* EXERCISE REQUIREMENTS *
Every line from the top of the records through the line containing "Webbutveckling" should be retyped exactly; the pictures should not.

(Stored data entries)
---+---

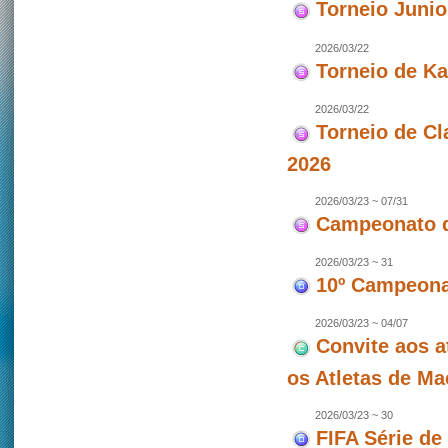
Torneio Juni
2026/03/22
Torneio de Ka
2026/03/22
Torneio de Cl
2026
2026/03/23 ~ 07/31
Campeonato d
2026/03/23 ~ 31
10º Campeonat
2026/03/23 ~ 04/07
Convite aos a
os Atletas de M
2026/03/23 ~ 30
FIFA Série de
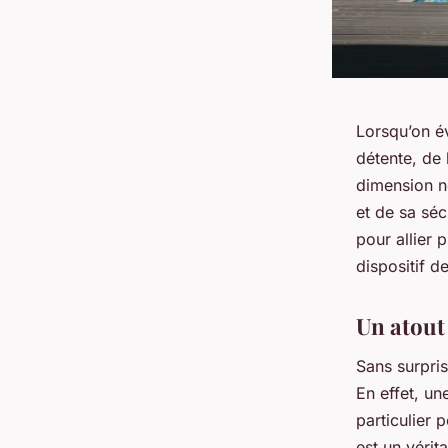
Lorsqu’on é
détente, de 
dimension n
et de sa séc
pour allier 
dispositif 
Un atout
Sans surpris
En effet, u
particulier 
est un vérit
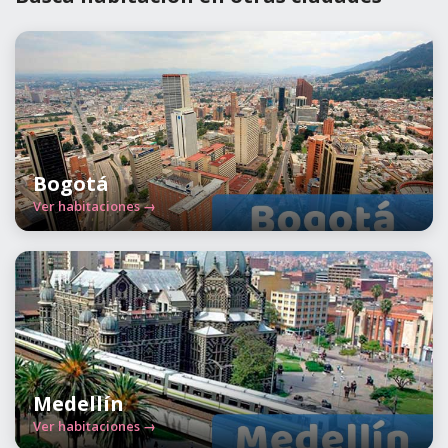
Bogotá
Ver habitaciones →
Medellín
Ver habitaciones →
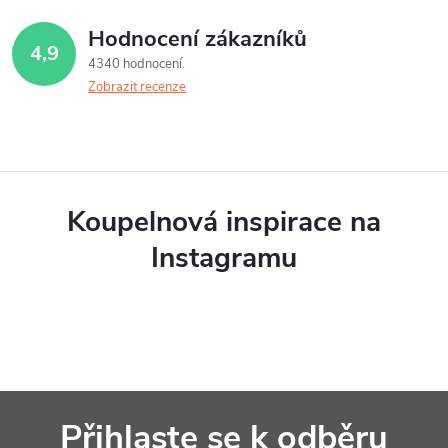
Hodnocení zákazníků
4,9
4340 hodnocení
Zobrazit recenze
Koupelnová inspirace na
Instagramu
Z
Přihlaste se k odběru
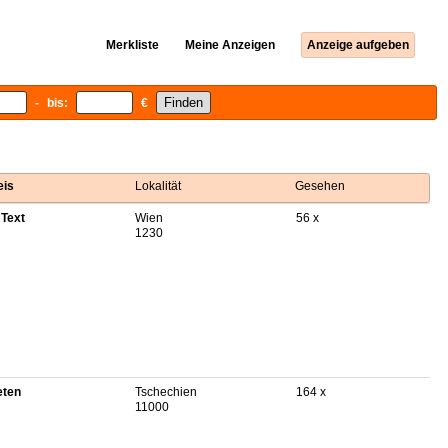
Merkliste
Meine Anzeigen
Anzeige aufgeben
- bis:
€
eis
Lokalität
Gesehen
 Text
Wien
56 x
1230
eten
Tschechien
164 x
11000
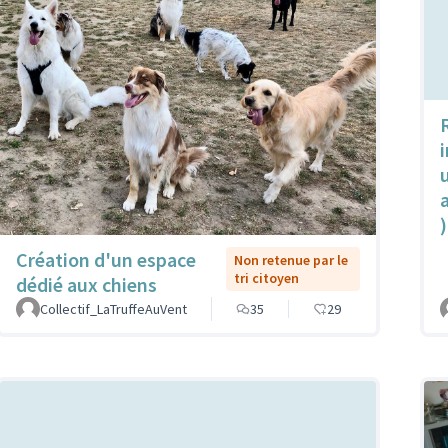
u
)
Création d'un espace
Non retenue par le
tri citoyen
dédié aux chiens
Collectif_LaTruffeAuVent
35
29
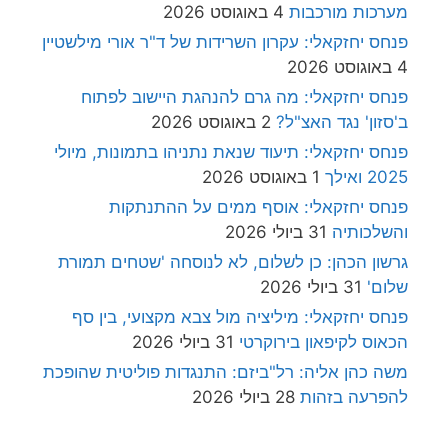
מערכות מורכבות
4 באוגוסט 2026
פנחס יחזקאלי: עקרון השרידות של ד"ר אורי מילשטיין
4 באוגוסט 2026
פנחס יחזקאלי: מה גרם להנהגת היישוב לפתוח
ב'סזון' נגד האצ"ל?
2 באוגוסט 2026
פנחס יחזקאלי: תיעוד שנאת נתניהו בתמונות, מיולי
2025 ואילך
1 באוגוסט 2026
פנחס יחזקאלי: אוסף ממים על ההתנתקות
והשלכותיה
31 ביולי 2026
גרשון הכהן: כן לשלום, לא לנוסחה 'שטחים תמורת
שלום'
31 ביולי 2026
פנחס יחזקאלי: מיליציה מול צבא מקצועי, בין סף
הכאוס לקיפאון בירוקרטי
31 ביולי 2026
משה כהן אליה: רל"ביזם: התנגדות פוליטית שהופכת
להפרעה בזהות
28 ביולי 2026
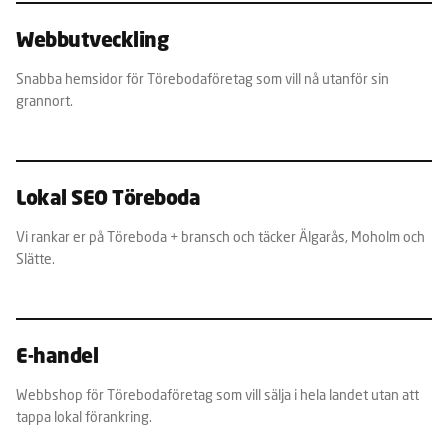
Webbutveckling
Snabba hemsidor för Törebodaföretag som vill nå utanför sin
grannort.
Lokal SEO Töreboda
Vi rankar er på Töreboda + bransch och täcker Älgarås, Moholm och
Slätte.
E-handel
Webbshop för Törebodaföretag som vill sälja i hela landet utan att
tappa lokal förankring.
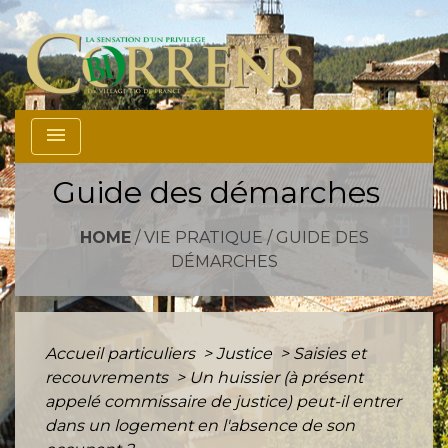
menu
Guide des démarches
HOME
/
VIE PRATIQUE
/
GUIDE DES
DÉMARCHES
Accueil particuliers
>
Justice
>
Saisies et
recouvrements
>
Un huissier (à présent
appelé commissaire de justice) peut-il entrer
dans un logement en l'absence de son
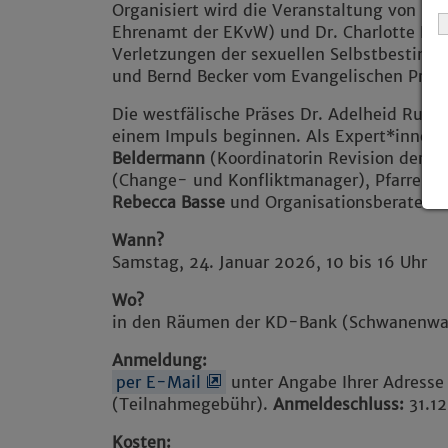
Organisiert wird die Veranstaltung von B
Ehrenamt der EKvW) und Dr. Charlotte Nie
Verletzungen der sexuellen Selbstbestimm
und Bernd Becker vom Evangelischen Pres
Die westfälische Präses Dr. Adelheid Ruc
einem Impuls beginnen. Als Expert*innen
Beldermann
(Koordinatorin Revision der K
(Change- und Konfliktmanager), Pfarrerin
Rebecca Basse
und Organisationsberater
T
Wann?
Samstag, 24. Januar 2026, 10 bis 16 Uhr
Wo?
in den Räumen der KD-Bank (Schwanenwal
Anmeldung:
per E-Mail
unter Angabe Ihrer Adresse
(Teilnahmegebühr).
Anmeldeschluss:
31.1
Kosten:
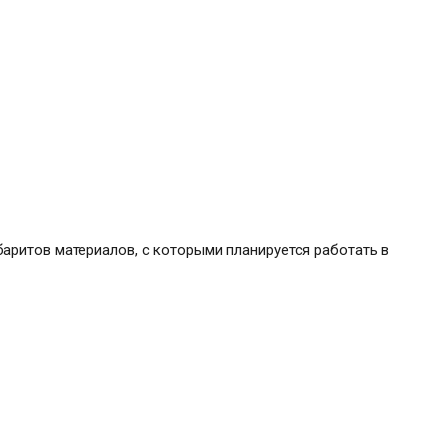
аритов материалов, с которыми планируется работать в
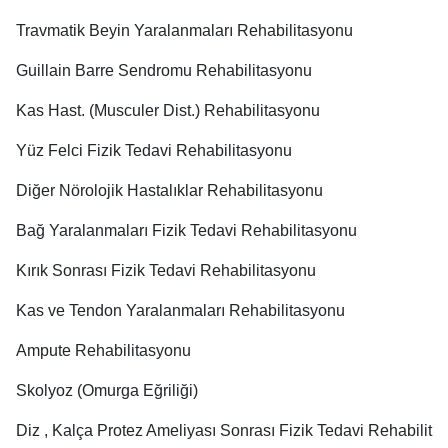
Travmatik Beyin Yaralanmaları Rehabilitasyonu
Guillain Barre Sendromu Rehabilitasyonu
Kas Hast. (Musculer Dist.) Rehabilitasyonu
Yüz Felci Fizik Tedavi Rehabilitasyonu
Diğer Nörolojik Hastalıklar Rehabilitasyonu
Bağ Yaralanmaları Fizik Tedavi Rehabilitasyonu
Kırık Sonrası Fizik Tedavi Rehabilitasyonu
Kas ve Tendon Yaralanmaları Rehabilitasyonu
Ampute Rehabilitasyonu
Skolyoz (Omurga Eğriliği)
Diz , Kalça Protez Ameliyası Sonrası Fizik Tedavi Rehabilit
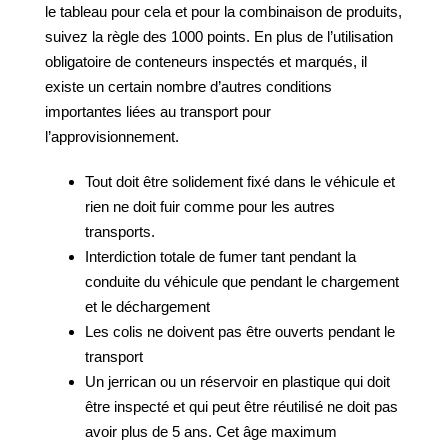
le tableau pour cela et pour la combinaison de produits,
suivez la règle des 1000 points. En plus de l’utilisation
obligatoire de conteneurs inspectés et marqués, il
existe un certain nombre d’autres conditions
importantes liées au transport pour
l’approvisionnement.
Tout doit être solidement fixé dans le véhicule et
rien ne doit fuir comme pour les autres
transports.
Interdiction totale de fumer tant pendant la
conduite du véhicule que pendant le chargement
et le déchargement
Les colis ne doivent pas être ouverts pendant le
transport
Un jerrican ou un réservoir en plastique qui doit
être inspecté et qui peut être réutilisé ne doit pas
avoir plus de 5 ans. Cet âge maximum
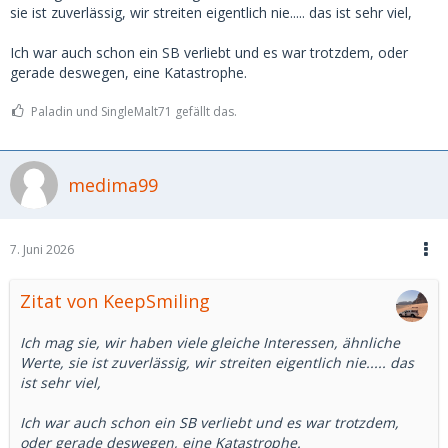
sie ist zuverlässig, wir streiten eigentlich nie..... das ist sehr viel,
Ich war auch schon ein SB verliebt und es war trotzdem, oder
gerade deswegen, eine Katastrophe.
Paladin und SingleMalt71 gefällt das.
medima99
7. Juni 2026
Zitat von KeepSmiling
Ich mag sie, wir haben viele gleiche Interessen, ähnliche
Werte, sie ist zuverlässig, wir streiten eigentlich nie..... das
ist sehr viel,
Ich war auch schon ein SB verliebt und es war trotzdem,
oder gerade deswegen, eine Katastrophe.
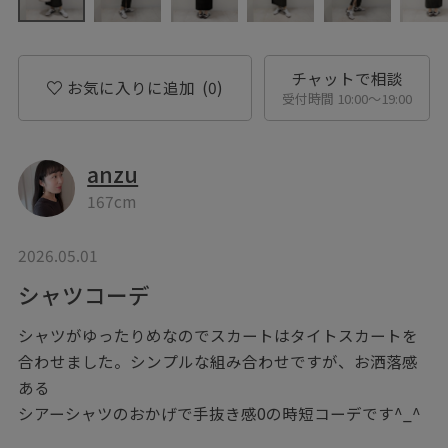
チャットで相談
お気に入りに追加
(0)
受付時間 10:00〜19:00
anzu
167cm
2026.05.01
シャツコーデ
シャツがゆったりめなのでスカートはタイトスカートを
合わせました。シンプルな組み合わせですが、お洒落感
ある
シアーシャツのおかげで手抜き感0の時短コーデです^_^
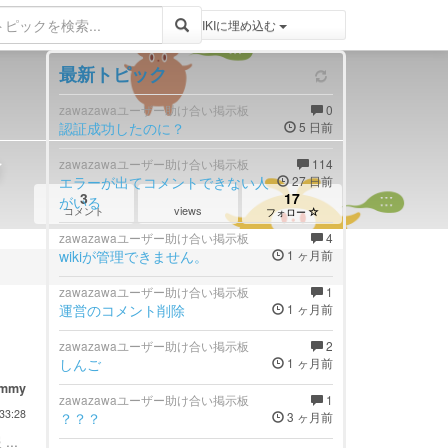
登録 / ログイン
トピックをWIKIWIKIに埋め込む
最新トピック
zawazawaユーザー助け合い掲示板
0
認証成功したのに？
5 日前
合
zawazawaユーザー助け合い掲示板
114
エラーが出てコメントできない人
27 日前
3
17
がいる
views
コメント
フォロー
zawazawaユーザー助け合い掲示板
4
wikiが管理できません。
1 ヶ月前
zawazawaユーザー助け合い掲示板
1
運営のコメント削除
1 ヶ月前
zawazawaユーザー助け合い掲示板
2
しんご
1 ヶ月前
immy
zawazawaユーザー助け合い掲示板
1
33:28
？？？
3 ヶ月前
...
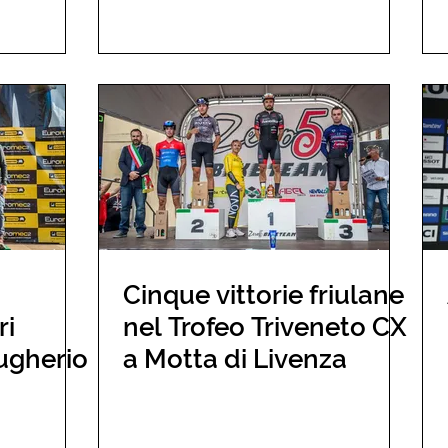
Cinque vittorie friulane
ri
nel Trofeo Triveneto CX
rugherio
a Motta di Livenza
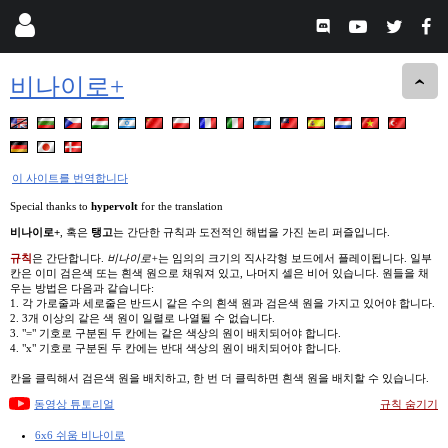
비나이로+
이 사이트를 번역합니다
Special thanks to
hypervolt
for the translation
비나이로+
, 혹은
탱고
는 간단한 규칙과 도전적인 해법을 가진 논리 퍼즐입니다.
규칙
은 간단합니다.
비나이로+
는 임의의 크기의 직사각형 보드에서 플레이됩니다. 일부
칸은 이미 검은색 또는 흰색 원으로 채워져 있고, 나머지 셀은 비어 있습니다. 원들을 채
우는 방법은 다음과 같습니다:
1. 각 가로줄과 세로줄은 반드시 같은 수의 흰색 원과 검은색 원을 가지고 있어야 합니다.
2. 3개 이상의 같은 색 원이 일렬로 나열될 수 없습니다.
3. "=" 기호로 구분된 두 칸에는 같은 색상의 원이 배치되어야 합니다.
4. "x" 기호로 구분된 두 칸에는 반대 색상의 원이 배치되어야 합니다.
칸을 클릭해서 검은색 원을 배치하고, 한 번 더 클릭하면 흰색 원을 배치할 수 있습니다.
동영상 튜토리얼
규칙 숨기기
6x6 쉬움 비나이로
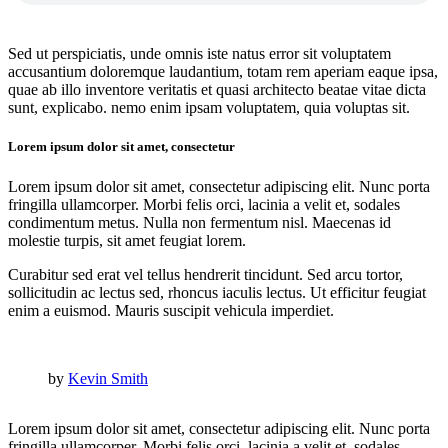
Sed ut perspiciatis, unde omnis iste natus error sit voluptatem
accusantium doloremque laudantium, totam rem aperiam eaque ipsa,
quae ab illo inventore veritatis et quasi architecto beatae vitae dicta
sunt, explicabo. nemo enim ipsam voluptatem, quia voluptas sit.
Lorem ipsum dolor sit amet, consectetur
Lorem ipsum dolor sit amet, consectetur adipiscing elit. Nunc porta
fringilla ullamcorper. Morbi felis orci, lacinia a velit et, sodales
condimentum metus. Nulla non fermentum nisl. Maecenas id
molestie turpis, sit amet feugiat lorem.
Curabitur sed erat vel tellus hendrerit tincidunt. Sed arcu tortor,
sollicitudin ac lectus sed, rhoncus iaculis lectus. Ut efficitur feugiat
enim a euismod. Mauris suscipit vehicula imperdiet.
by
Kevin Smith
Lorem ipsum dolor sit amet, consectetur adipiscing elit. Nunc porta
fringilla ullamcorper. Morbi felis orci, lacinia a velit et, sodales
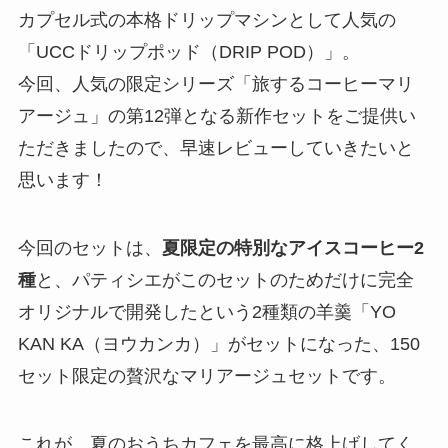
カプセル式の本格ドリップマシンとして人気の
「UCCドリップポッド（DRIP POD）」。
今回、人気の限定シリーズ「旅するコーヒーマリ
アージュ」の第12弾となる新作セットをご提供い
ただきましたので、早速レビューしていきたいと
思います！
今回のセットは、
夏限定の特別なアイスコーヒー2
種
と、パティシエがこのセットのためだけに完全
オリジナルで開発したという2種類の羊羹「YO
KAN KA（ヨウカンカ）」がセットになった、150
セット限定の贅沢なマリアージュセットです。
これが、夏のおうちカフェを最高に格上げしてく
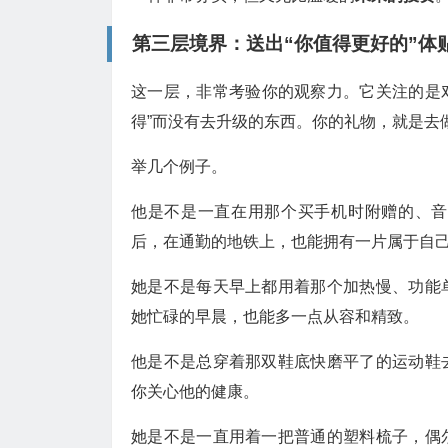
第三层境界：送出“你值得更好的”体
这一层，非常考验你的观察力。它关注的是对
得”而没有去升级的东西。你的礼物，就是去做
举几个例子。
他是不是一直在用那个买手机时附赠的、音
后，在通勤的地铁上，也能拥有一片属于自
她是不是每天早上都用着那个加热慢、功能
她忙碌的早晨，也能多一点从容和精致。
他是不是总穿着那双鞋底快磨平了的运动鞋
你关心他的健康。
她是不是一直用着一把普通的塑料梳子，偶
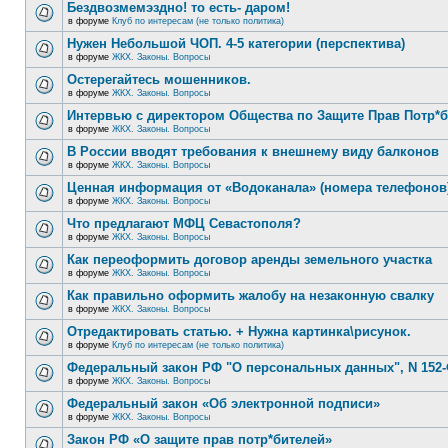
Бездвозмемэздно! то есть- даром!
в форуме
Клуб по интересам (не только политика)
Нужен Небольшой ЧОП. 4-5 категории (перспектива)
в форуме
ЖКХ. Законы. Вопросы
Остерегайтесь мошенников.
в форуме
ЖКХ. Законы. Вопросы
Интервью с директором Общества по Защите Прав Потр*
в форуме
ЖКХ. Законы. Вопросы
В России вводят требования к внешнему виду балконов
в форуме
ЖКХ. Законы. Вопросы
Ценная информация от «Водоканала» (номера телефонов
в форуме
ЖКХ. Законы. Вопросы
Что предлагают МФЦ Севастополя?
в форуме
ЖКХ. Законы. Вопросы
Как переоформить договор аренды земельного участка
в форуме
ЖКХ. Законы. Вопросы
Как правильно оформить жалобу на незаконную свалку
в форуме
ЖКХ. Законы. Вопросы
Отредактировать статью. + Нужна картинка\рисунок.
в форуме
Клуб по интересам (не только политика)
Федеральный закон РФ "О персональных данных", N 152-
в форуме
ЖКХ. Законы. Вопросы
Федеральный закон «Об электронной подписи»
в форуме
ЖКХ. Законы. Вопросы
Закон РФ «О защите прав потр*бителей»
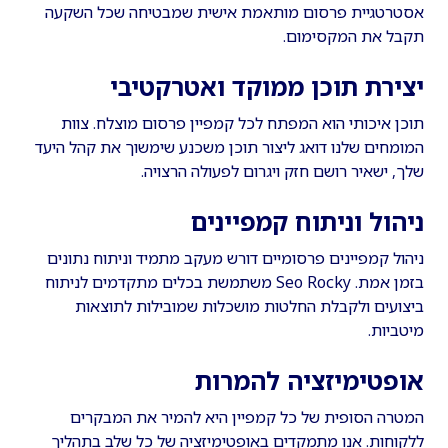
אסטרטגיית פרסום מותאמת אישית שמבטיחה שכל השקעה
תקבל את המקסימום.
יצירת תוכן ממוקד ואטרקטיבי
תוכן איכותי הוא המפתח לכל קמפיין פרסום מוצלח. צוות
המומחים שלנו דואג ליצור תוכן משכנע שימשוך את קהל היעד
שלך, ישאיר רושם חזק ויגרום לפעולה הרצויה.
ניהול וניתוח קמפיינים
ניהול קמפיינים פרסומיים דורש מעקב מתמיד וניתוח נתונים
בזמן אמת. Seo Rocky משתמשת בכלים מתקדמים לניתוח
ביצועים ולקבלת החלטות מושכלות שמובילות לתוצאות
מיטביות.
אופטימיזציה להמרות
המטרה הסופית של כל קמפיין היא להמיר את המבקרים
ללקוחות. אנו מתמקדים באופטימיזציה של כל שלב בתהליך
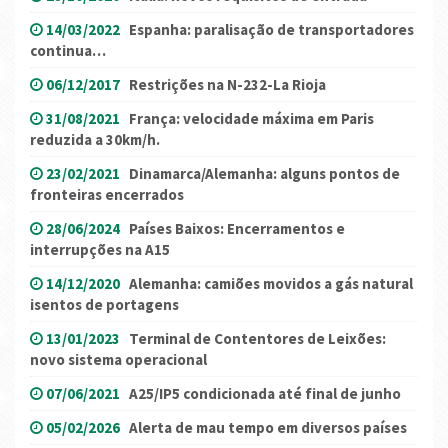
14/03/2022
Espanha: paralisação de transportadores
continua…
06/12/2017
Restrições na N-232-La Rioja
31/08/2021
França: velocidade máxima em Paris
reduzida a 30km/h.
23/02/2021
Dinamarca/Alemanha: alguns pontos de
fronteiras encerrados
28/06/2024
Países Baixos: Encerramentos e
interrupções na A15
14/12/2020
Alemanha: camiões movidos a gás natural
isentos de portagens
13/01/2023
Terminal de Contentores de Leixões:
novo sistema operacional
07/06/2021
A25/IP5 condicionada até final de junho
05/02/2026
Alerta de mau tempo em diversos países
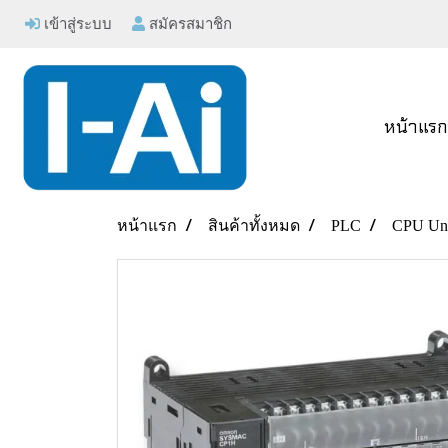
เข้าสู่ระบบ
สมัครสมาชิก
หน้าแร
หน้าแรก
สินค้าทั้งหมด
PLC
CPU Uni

---+---

* EXERCISE OUTPUT *
Torneio Juni
2026/03/22
Torneio de Ka
2026/03/22
Torneio de Cl
2026
2026/03/23 ~ 07/31
Campeonato d
2026/03/23 ~ 31
10º Campeonat
2026/03/23 ~ 04/07
Convite aos a
os Atletas de M
2026/03/23 ~ 30
FIFA Série de
Lorsqu’on é
détente, de 
dimension n
et de sa séc
pour allier 
dispositif 
Un atout
Sans surpris
En effet, u
particulier 
est un vérit
Bogotá
Ver habitaciones →
Medellín
Ver habitaciones →
Hodnocení zákazníků
4,9
4340 hodnocení
Zobrazit recenze
Koupelnová inspirace na
Instagramu
Z
Přihlaste se k odběru
Merkliste
Meine Anzeigen
Anzeige aufgeben
- bis:
€
eis
Lokalität
Gesehen
 Text
Wien
56 x
1230
eten
Tschechien
164 x
11000
u
)
Création d'un espace
Non retenue par le
tri citoyen
dédié aux chiens
Collectif_LaTruffeAuVent
35
29
מערכות מורכבות
4 באוגוסט 2026
פנחס יחזקאלי: עקרון השרידות של ד"ר אורי מילשטיין
4 באוגוסט 2026
פנחס יחזקאלי: מה גרם להנהגת היישוב לפתוח
ב'סזון' נגד האצ"ל?
2 באוגוסט 2026
פנחס יחזקאלי: תיעוד שנאת נתניהו בתמונות, מיולי
2025 ואילך
1 באוגוסט 2026
פנחס יחזקאלי: אוסף ממים על ההתנתקות
והשלכותיה
31 ביולי 2026
גרשון הכהן: כן לשלום, לא לנוסחה 'שטחים תמורת
שלום'
31 ביולי 2026
פנחס יחזקאלי: מיליציה מול צבא מקצועי, בין סף
הכאוס לקיפאון בירוקרטי
31 ביולי 2026
משה כהן אליה: רל"ביזם: התנגדות פוליטית שהופכת
להפרעה בזהות
28 ביולי 2026
Webbutveckling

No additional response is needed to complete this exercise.